Kitap öyle tuhaf bir dönemde çıktı ki, tam Türkler vur abalı haline getirilmiş. Ortada bir takım maskaraların yazdığı saçma sapan kitaplar dolanıyordu. Bu maskaralar, sözüm ona Türklerle, Türklükle dalga geçmeye çalışıyor. Oysa dalga geçtikleri, insanımızın tamamen sosyo-ekonomik veya tarihsel koşullarla açıklayabileceğimiz davranışları. İnsanımız dökülmüş. Sen yirmi yıl gibi çok kısa bir sürede, büyük şehirlere göçürmüşsün Anadolu’da geleneğinin kalıpları içinde yaşayan insanları. Şehirli, yeni davranış kalıpları kazanamadan eski geleneksel davranış kalıplarını da yitirmişler. Hayata tutunmaya çalışan insanlarla dalga geçen kitapların çıktığı dönemde benim bu çalışmamın çıkması bir şanssızlıktı doğrusu. Oysa Türklerin grup davranışlarının olumsuzluklarını ele almak bakımından başka çarem yoktu, bir Türk aydını olarak. Çünkü Türklerin ne kadar olumlu özellikleri olduğunu vurgulayıp durmak, bizim çok işimize yaramıyor. Çok sağcı ve hamasi bir görüntü veriyordu çalışmaya. Halbuki ben –o yüzden tarafgirim diyorum- Türklerin modernleşmesinden yanayım, üstelik de modernliğin “bizi biz olmaktan çıkaracağını” da düşünmüyorum. Nasıl kendimize göre İslamlaşmışsak, kendimize göre modernleşeceğiz. Bu biz istesek de istemesek de böyle olacaktır.

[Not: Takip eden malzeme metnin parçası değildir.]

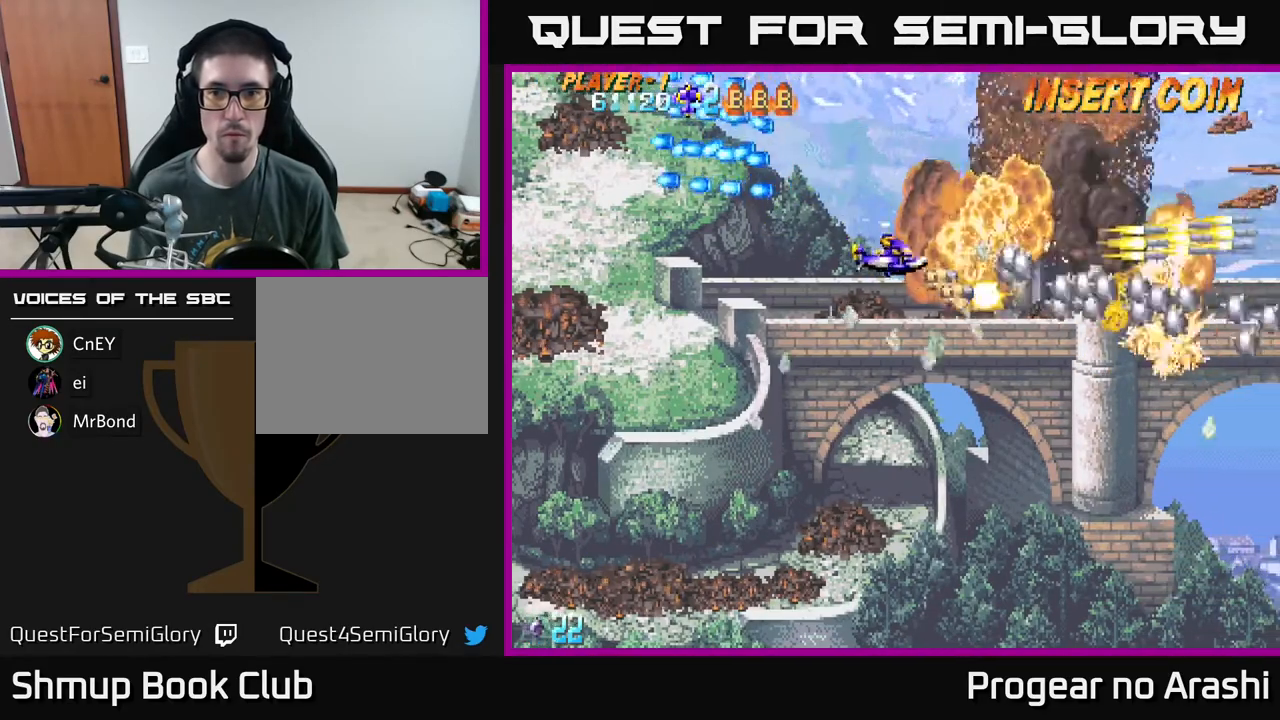
{"buttons": ["A", "DPAD_UP"], "left_stick": "center", "events": [[33, "DPAD_DOWN", "up"], [133, "DPAD_RIGHT", "up"], [167, "DPAD_LEFT", "down"], [267, "DPAD_UP", "down"], [433, "DPAD_LEFT", "up"]]}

IŞIK: Yeni kitabınıza gelmek istiyorum. İçeriğine kuş bakışı baktığımda oldukça dolu dolu bir kitap olduğunu görüyorum: İnsanın grup varlığı, gruplarda olumlu ve yıkıcı etmenler, insan ilişkileri, psikolojinin kıskacında tarih ve toplum, İslâm’ın psikanalizi, toplumsal bellek, Ermeni sorunu, İran’ın velayet-i fakih inancı, Avrupa’da Türk imgesi, ulusal kimlik, devletin sosyopsikolojisi, Türkler, Kürtler, Araplar, Yahudiler, Almanlar ve işgal altındaki Irak konularını irdelemiş ve analiz etmişsiniz. Bu kadar geniş yelpaze ile çalışmak, sorunların üzerine giderken oldukça işinize yarıyor olsa gerek. Kitabın ismi nerden geliyor?

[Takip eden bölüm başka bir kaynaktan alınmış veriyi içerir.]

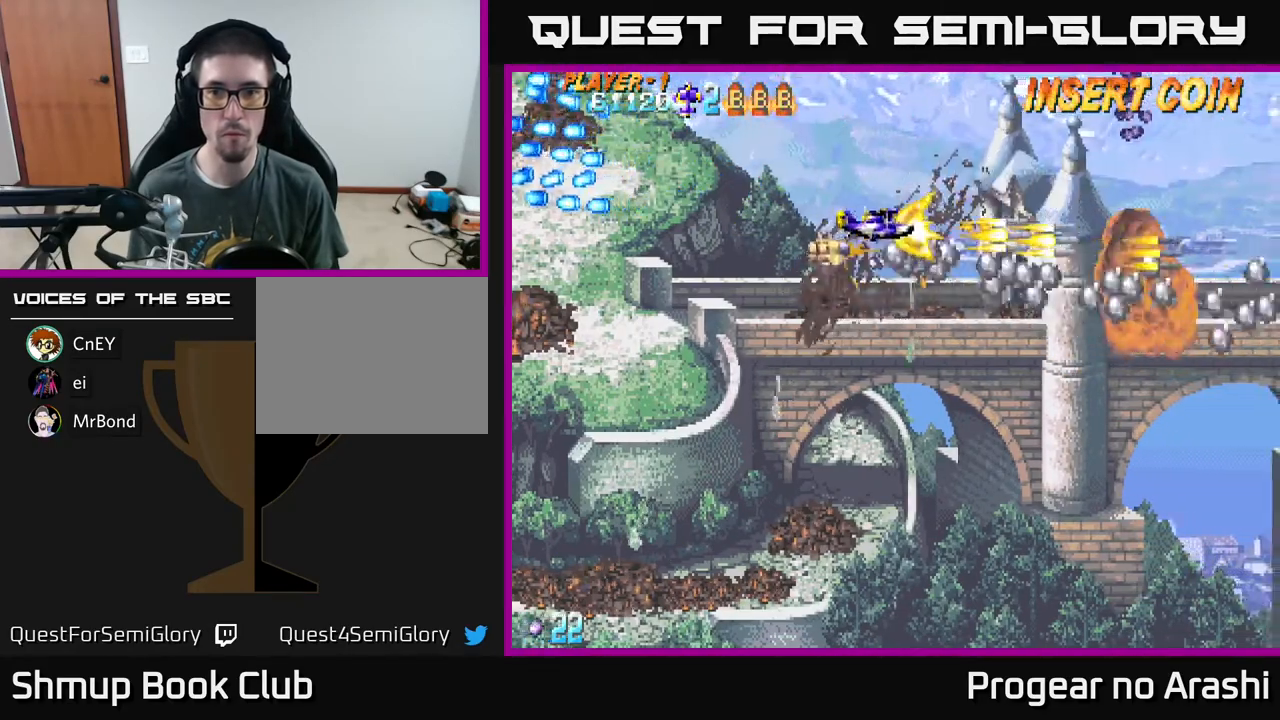
{"buttons": ["A", "DPAD_RIGHT"], "left_stick": "center", "events": [[33, "DPAD_RIGHT", "down"], [33, "DPAD_UP", "up"]]}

GÖKA: Zaferciğim, aslında bu kitap önceden yayınlanmış olan “Topluluklar ve Zihniyetleri” kitabımın, yeniden düzenlenmiş ve eklerle oldukça zenginleştirilmiş hali. Maalesef kitap önceki şekliyle çok fazla insana ulaşmadı, yalnızca psikoloji-psikiyatri çevresiyle sınırlı kaldı. Oysa “Türk Grup Davranışı” bir yıl dolmadan üç baskı yaptı. Bu kitabı yeniden, genişleterek düzenledim zira “Türk Grup Davranışı” okuyucusu, bu fikirlerin önceki kaynaklarını, benim grup psikolojisi ile çalışmalarımı bilmeliydi.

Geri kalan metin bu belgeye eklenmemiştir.